◆ Requests
A) Extract the passage from the LMSD Green Ribbon article starting at "The District's recent" and ending at "resource management systems.".
B) List the on-campus resources that the LMSD Green Ribbon article says high school sustainability courses use.

◆ Page excerpt
[START]
LMSD among first in nation to earn U.S. Department of Education Green Ribbon Schools

Lower Merion School District is among the 14 nationwide honorees of the first-ever U.S. Department of Education (USDE) Green Ribbon Schools District Sustainability Award. U.S. Secretary of Education Arne Duncan, along with the Chair of White House Council on Environmental Quality Nancy Sutley and Acting Administrator of the Environmental Protection Agency Bob Persiacepe, announced the winners during a Tuesday morning press event in Washington, DC. The honored districts were selected for their exemplary efforts to reduce environmental impact and utility costs, promote better health, and ensure effective environmental education, including civics, STEM and green career pathways. In addition, 64 schools were announced as 2013 Green Ribbon schools.

"Today's honorees are modeling a comprehensive approach to being green," said Secretary Duncan. "They are demonstrating ways schools can simultaneously cut costs; improve health, performance and equity; and provide an education geared toward the jobs of the future. In fact, the selected districts are saving millions of dollars as a result of their greening efforts. And the great thing is that the resources these honorees are using are available for free to all schools."

USDE highlighted the District's LEED-certified facilities, extensive green cleaning program, pioneering use of alternative fuels and robust K-12 environmental education programs in the selection process.

Since 1995, LMSD has been a leader in the use of alternative fuels in transportation. As the first school district in Pennsylvania to add compressed natural gas (CNG) to its fleet, LMSD today boasts the largest fleet of CNG school buses on the East Coast. The District has won numerous national awards for its use of "green fuels" in transportation and was recognized by the U.S. Department of Energy as "Pennsylvania's primary success story for alternative fuels."

The District's recent high school modernization projects incorporated the use of energy-saving and cost-cutting technologies, strategies and best practices. LMSD recently received a check for $141,000 from PECO for participation in the Smart Ideas/Smart Construction Initiative, representing savings realized through the buildings' energy-efficient designs. Both high schools conserve energy by more than 20% above code through features like high-efficiency lighting and improved resource management systems.

Throughout their schooling, LMSD students engage in a variety of learning opportunities related to environmental sustainability. At the elementary level, students develop a first-hand appreciation of the natural world during community-based learning programs like Project CHANGE. Middle school students participate in science design challenges, developing innovative solutions to relevant, real-world environmental problems. At the high school level, students explore sustainability and environmental science through an array of AP, honors, and college prep offerings. These courses make use of unique on-campus resources like greenhouses, solar panels, organic gardens and wetlands to further students' understanding and appreciation of sustainability concepts. Many students choose to extend their learning beyond the school day, through environmental clubs, science teams and service projects.
[END]
◆ Dataset records
[START]
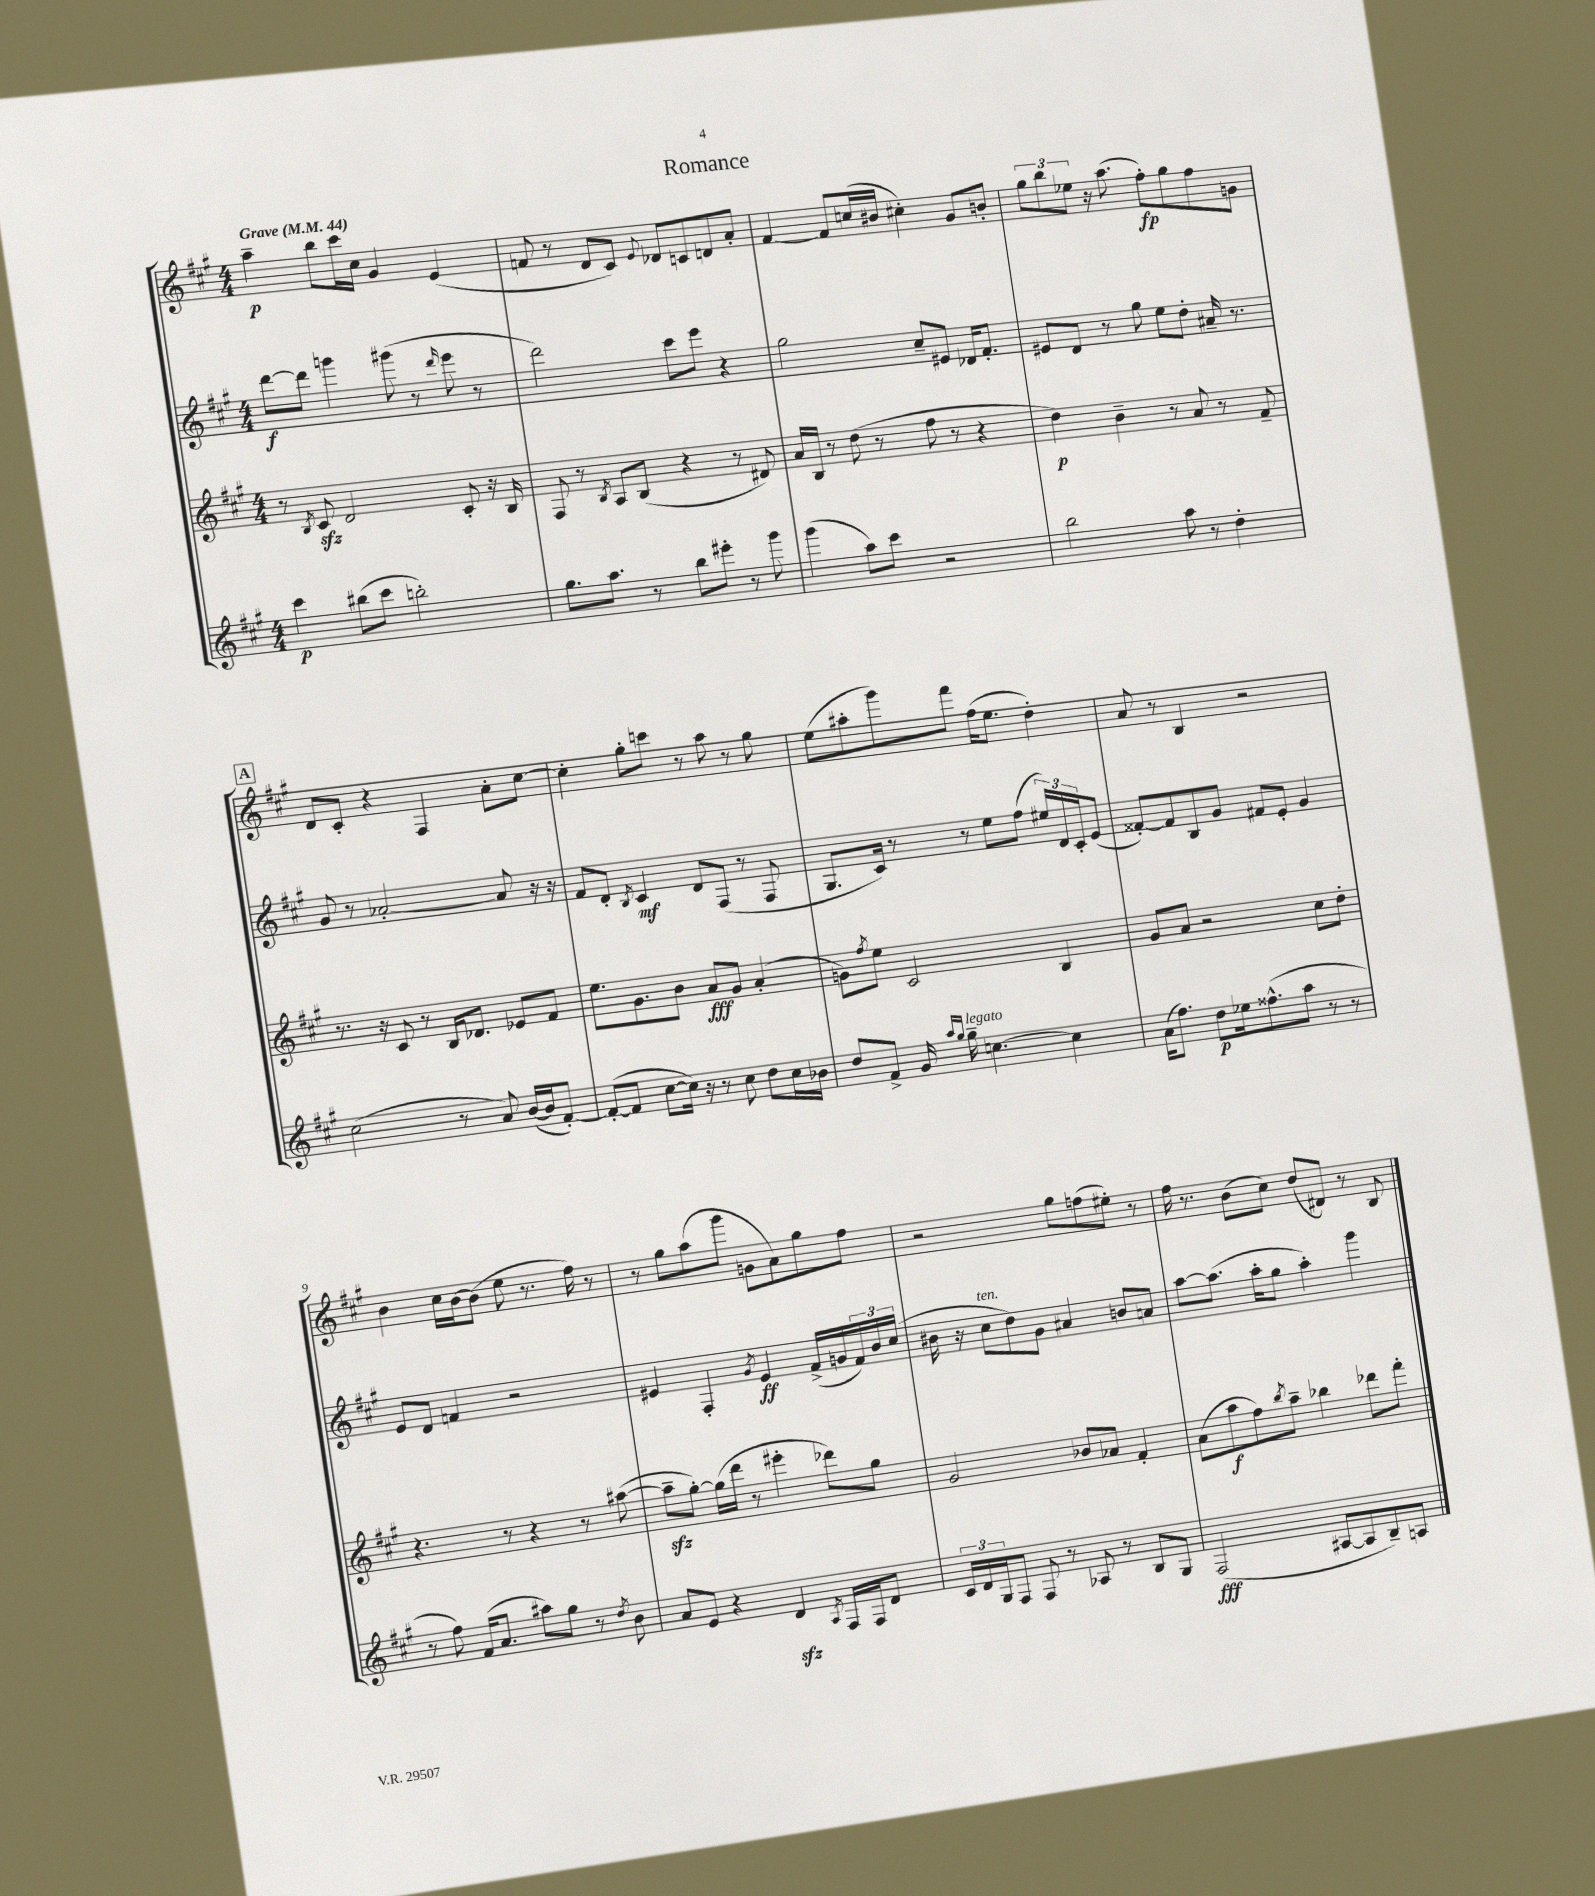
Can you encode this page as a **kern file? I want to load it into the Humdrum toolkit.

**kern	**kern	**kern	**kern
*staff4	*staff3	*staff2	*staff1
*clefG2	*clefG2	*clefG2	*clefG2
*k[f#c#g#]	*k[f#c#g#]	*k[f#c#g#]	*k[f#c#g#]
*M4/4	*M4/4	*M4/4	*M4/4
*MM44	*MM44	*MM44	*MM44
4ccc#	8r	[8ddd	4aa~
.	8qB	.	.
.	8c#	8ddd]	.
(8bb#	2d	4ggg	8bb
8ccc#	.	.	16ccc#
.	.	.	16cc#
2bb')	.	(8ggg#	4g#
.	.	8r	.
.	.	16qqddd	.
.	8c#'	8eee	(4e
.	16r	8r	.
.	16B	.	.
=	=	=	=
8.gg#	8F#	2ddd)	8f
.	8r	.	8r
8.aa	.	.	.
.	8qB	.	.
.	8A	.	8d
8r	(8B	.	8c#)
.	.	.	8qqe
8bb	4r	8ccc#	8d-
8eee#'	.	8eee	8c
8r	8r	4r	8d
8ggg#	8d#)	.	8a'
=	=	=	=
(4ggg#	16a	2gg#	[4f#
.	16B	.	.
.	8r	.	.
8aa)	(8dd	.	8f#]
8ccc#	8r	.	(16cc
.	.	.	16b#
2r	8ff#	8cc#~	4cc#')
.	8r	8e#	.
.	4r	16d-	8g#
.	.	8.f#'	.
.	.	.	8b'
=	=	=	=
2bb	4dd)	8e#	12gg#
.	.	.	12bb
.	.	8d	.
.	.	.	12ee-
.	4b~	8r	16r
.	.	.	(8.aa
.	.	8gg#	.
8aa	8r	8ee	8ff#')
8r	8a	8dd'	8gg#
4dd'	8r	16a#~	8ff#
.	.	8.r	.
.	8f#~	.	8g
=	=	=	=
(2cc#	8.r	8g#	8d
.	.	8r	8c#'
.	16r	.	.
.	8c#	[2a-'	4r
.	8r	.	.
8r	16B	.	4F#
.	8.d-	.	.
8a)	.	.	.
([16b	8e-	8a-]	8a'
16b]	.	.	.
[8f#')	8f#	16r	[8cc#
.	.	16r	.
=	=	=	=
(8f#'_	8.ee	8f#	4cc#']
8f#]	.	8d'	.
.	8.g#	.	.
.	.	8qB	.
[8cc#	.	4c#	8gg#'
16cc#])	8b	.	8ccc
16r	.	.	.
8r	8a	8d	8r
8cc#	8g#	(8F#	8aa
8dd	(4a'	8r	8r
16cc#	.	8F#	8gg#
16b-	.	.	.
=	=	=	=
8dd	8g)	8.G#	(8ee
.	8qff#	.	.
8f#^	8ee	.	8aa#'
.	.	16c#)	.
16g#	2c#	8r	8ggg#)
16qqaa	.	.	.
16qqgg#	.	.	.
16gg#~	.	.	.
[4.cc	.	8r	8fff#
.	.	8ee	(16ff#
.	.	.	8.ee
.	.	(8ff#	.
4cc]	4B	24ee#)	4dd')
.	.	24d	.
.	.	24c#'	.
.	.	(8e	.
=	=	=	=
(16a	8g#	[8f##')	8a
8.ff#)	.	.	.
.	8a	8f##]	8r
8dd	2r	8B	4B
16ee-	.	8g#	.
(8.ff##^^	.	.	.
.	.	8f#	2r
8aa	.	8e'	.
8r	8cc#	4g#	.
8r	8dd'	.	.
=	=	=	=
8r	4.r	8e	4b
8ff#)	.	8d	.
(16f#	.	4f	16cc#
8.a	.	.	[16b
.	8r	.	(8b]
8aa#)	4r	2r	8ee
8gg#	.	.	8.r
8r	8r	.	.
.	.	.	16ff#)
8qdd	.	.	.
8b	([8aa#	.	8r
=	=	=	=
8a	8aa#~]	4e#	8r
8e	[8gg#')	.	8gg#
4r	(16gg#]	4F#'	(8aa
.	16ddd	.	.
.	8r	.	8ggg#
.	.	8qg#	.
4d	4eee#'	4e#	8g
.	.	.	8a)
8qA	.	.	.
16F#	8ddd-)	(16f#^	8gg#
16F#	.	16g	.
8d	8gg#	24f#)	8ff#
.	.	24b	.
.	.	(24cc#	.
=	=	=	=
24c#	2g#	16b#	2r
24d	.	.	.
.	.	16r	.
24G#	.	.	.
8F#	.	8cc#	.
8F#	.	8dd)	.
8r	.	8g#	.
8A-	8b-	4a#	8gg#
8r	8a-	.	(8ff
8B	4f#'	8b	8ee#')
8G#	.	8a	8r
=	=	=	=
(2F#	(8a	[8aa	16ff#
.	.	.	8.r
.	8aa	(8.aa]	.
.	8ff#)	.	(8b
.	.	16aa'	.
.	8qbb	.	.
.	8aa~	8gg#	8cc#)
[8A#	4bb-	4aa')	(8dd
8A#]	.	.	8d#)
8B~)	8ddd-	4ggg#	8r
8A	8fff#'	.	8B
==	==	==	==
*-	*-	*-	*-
[END]
[START]
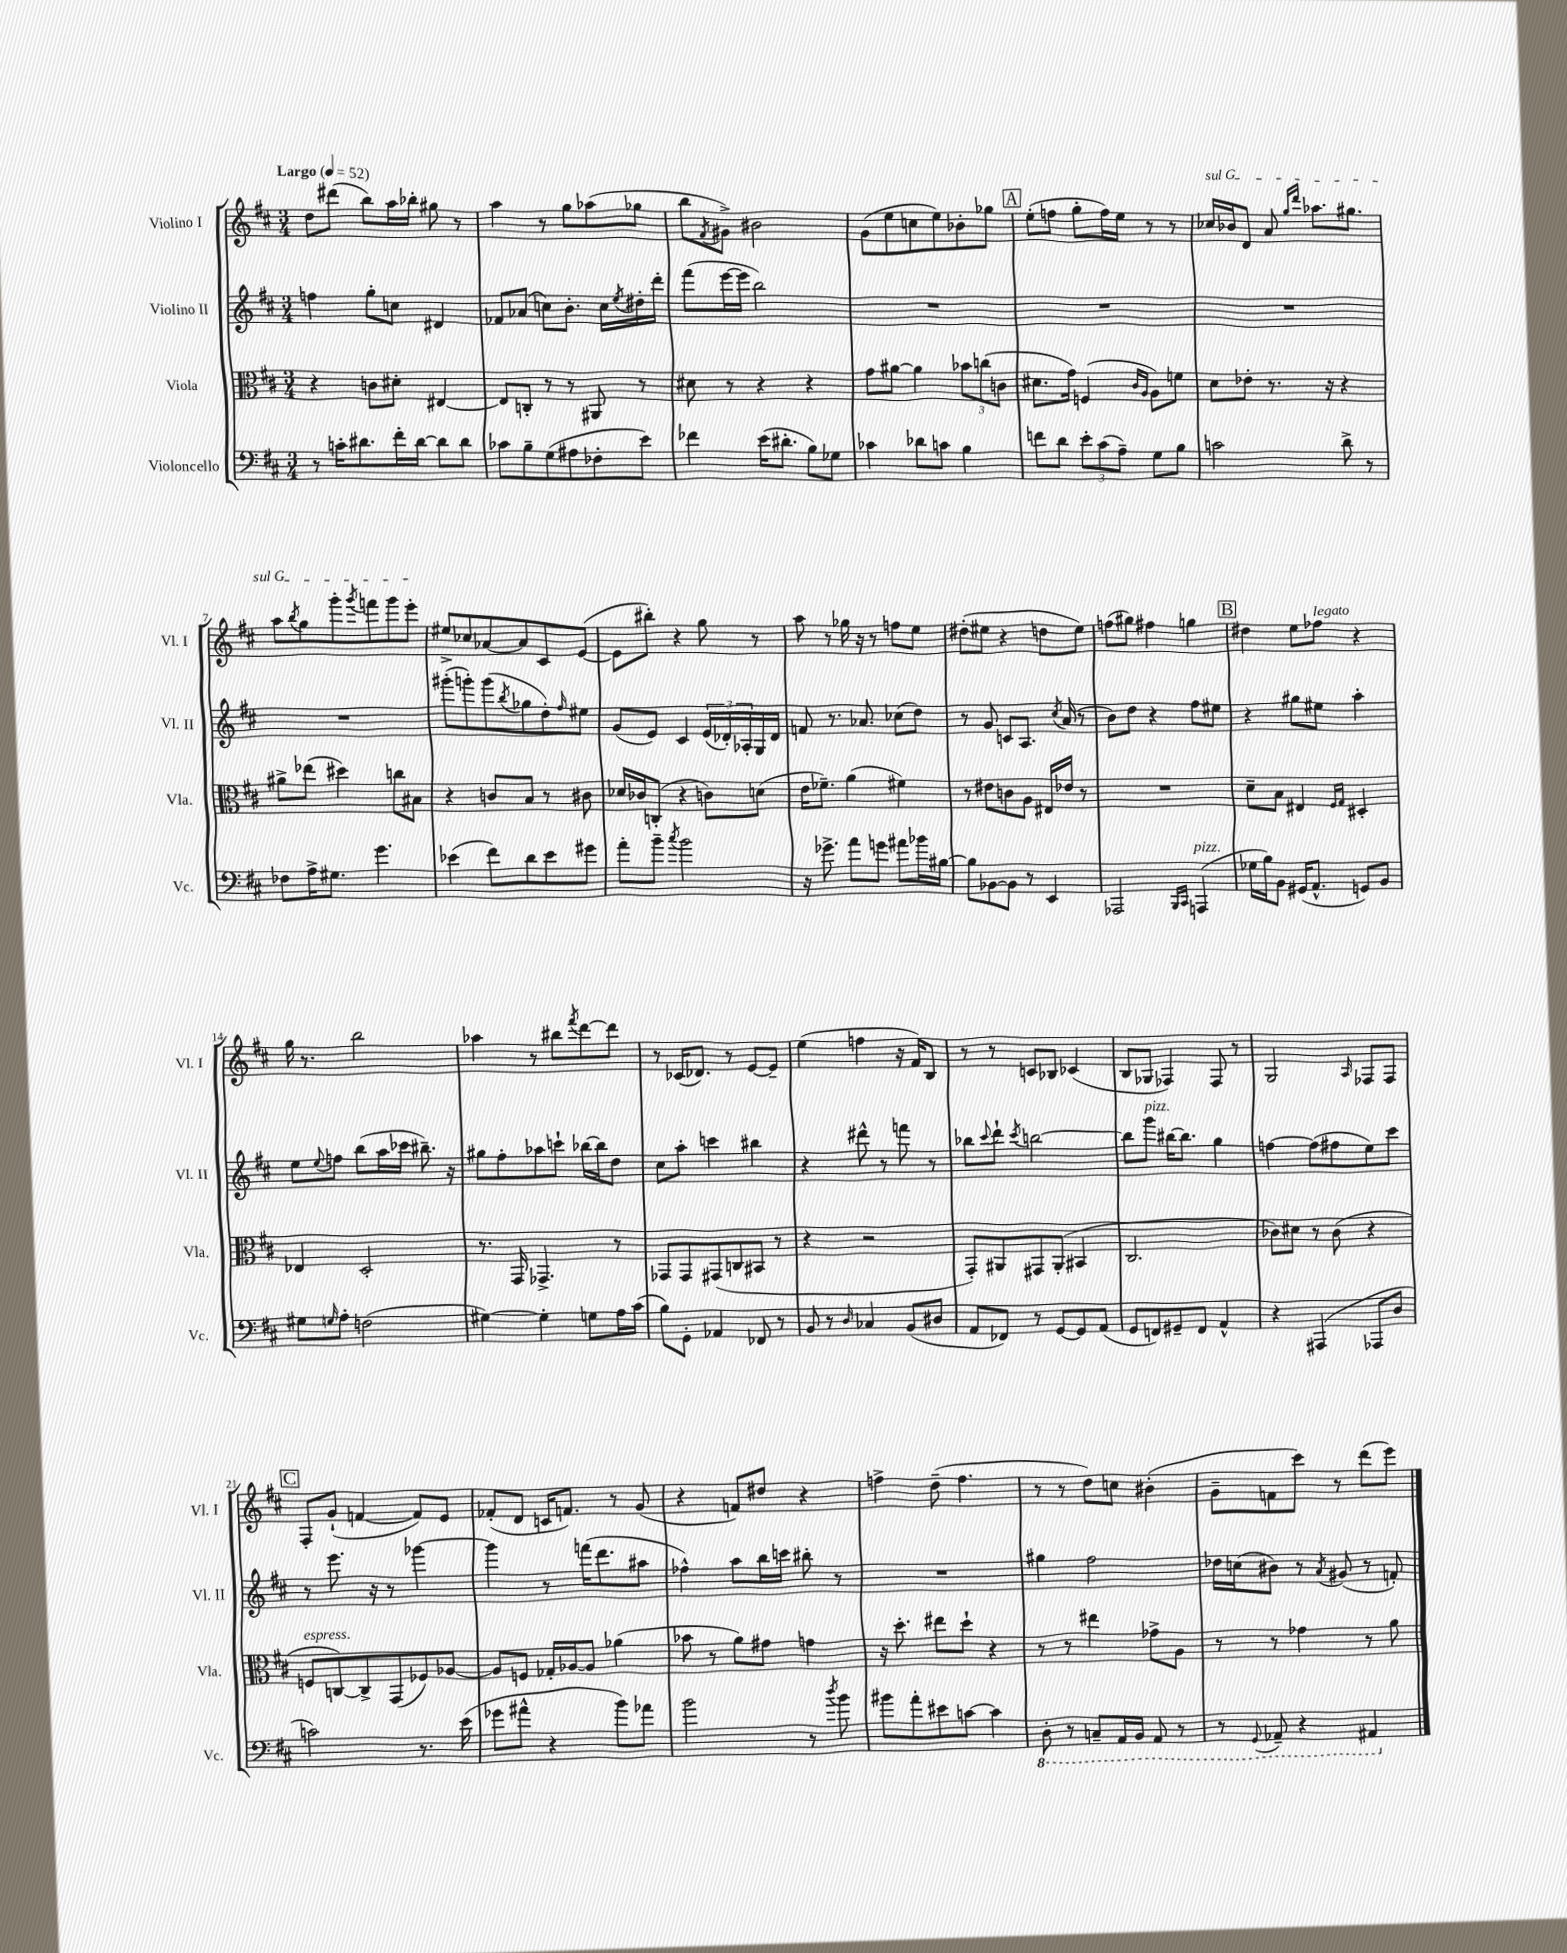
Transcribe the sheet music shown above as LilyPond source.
[END]
◆ Solution set
A)
The District's recent high school modernization projects incorporated the use of energy-saving and cost-cutting technologies, strategies and best practices. LMSD recently received a check for $141,000 from PECO for participation in the Smart Ideas/Smart Construction Initiative, representing savings realized through the buildings' energy-efficient designs. Both high schools conserve energy by more than 20% above code through features like high-efficiency lighting and improved resource management systems.

B)
Greenhouses
Solar panels
Organic gardens
Wetlands